Als u zegt dat u deze branche kent, doelt u op het feit dat u directeur was bij het Werkbedrijf Rijk van Nijmegen? 

‘Ja, dat is hetzelfde type organisatie. Er is ook een verschil: Weener XL is onderdeel van één gemeente, Den Bosch. In Nijmegen werkte ik voor zeven gemeenten en volgens de Gemeenschappelijke Regeling. De afstand tot de gemeente was in Nijmegen wat groter, maar de opdracht is op beide plekken hetzelfde.’ 

Wat zijn volgens u de voor- en nadelen van beide situaties? 

‘Een voordeel is dat Weener XL het complete dienstverleningspakket onder één dak heeft. Wij hebben daarmee invloed op de instroom, zien iedereen die vanaf dag één in de bijstand zit, zijn niet afhankelijk van de vraag of een gemeente hen toeleidt of niet, en we kunnen dienstverlening bieden van inkomensondersteuning tot inburgering. Iedereen die een vermogen heeft tot werk hebben we in beeld. Den Bosch doet het ook goed: het aantal mensen in de bijstand is laag in vergelijking met andere steden van deze grootte. 

‘Een nadeel is soms dat we als Weener XL volop deel uitmaken van de structuren van de gemeente, en daarmee zijn we waarschijnlijk ook wel iets politieker. We liggen meer onder de loep. Ik verbaas me bijvoorbeeld wel eens over hoe de lokale pers op dingen reageert. De omgeving vind ik wat complexer dan in Nijmegen.’ 

Wat schrijft de lokale pers dan bijvoorbeeld? 

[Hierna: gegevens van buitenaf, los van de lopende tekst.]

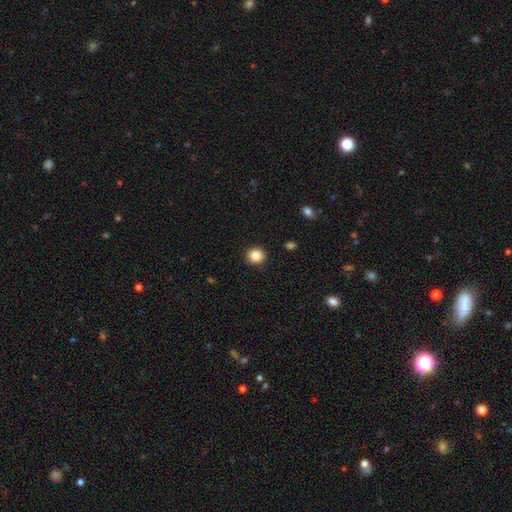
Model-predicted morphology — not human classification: type=smooth (85%); roundness=round (86%); merging=none (91%).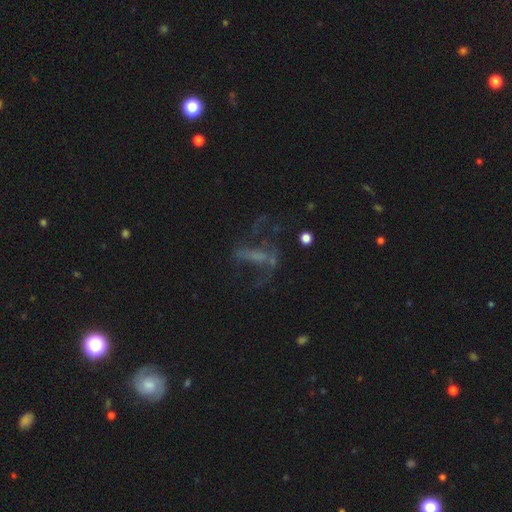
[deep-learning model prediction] Morphology: type=featured or disk (58%); edge-on=no (88%); bar=no (42%); spiral arms=yes (52%); bulge=none (64%); merging=none (44%).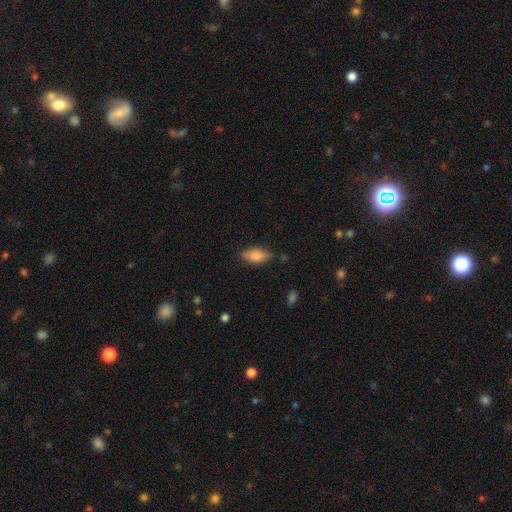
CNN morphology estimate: This is likely a smooth galaxy (72%). How rounded: clearly in between (83%). Merging: likely none (78%).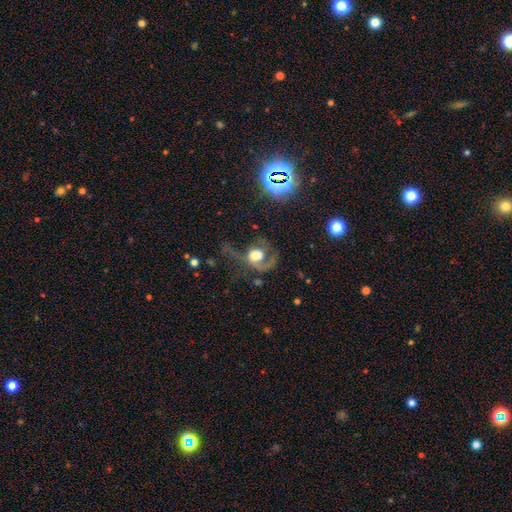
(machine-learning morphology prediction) This appears to be a featured or disk galaxy (56%) with no bar (76%), spiral arms (67%) and a large central bulge (50%). Merging: major disturbance (55%).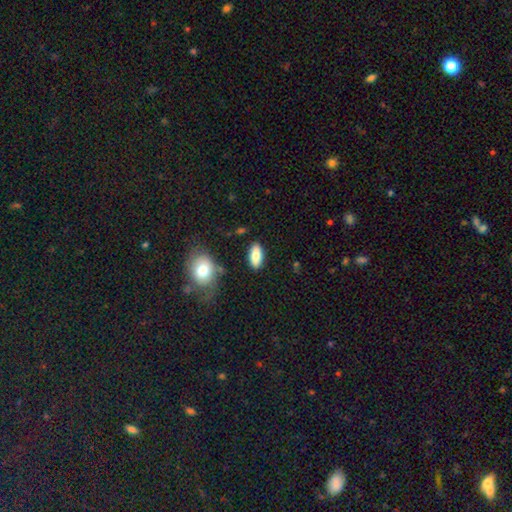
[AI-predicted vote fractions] A smooth galaxy with no disk features (82%) that is in between round and cigar-shaped (86%).

Vote fractions:
- Smooth or featured? smooth: 82% / featured or disk: 12% / star or artifact: 7%
- How rounded? in between: 86% / cigar-shaped: 11% / round: 3%
- Merging? none: 83% / minor disturbance: 11% / merger: 3% / major disturbance: 3%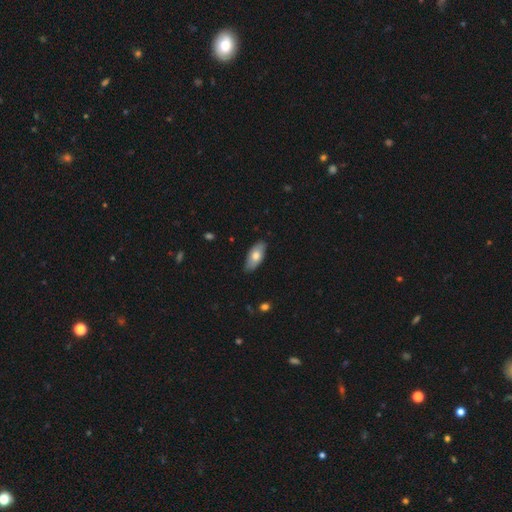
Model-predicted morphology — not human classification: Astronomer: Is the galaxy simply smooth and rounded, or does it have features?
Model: smooth — 70%.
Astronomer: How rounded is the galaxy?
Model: in between — 89%.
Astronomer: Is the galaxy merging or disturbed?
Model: none — 86%.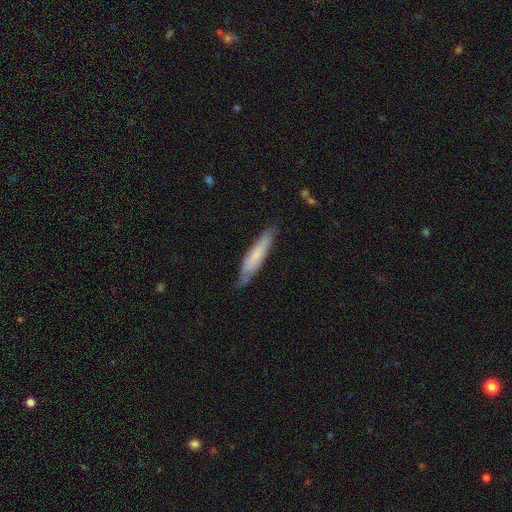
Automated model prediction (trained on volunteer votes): A smooth galaxy with no disk features (61%) that is cigar-shaped (85%). Merging: none (75%).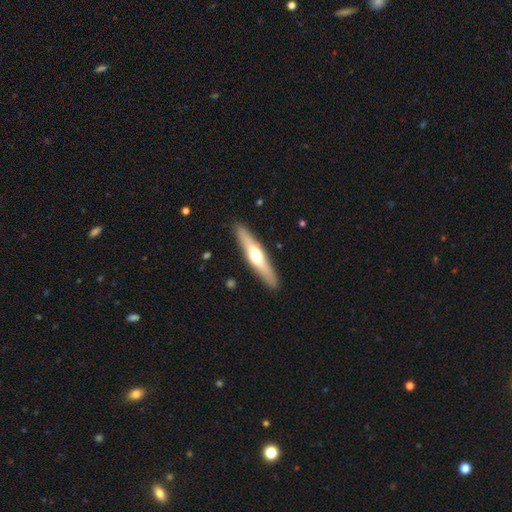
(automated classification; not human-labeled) The model was most divided on "smooth or featured": featured or disk: 53%, smooth: 43%, star or artifact: 5%. More confident: edge-on disk — yes (91%); merging — none (90%).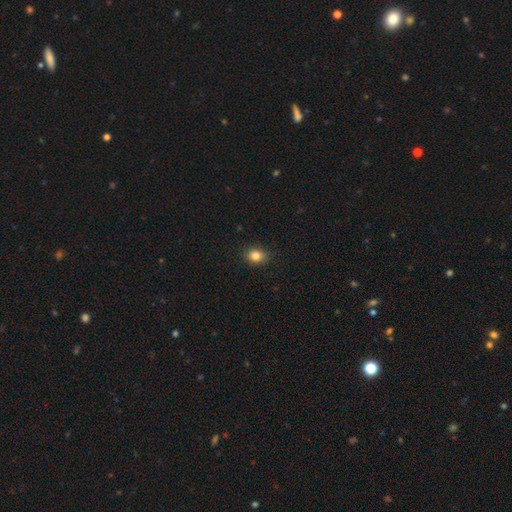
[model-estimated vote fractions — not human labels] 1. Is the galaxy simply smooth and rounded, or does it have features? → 84% smooth, 11% star or artifact, 6% featured or disk.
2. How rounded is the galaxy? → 53% round, 46% in between, 1% cigar-shaped.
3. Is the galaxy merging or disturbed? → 87% none, 10% minor disturbance, 2% major disturbance, 1% merger.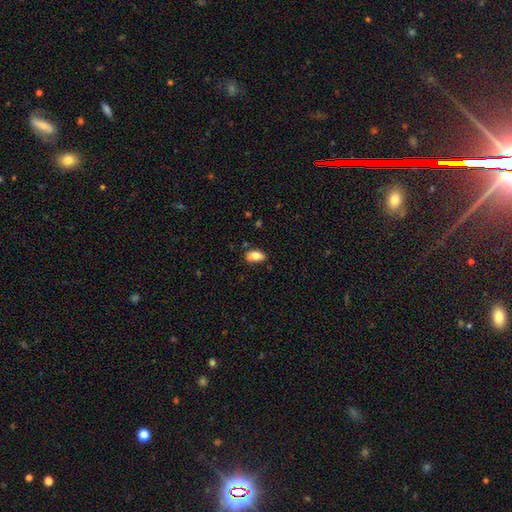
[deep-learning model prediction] The model was most divided on "merging": none: 77%, minor disturbance: 18%, major disturbance: 3%, merger: 2%. More confident: how rounded — in between (92%); smooth or featured — smooth (81%).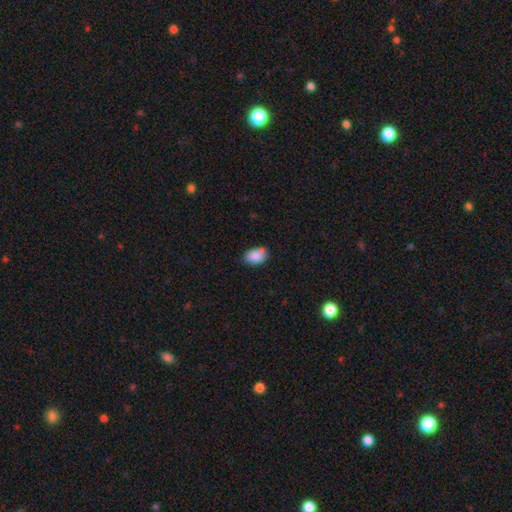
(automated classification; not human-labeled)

‘Het Brabants Dagblad schreef onlangs over ons medewerkerstevredenheidsonderzoek. Nou, ik was heel blij met ons MTO. Het is prachtig. En natuurlijk kwam daar ook een aanbeveling uit. En zie: dát wordt er dan uitgepikt. Het is een beetje politiek bedrijven over de rug van onze mensen. Dat vind ik soms wel eens lastig.’ 

Paste het Brabants Dagblad wel hoor en wederhoor toe? Dus dat ze u even vroegen wat u ervan vindt? 

‘Ze hebben zich gebaseerd op raadsinformatie die van ons kwam. Ik vind daar van alles van, maar ik vind het vooral vervelend voor onze mensen. Niet alleen voor onze mensen die belang hebben bij onze voorzieningen en instrumenten en begeleiding, maar ook voor professionals die er met hart en ziel heel bewust voor kiezen om onze medewerkers te helpen en te begeleiden. Het gaat namelijk ook over hun werk. Waar ze elke dag voor opstaan en dat ze met hart en ziel doen. Dus ja, van zulke berichtgeving, daar vind ik dan wel wat van.’ 

Even terug in de tijd. Wat voor opleiding hebt u gedaan? 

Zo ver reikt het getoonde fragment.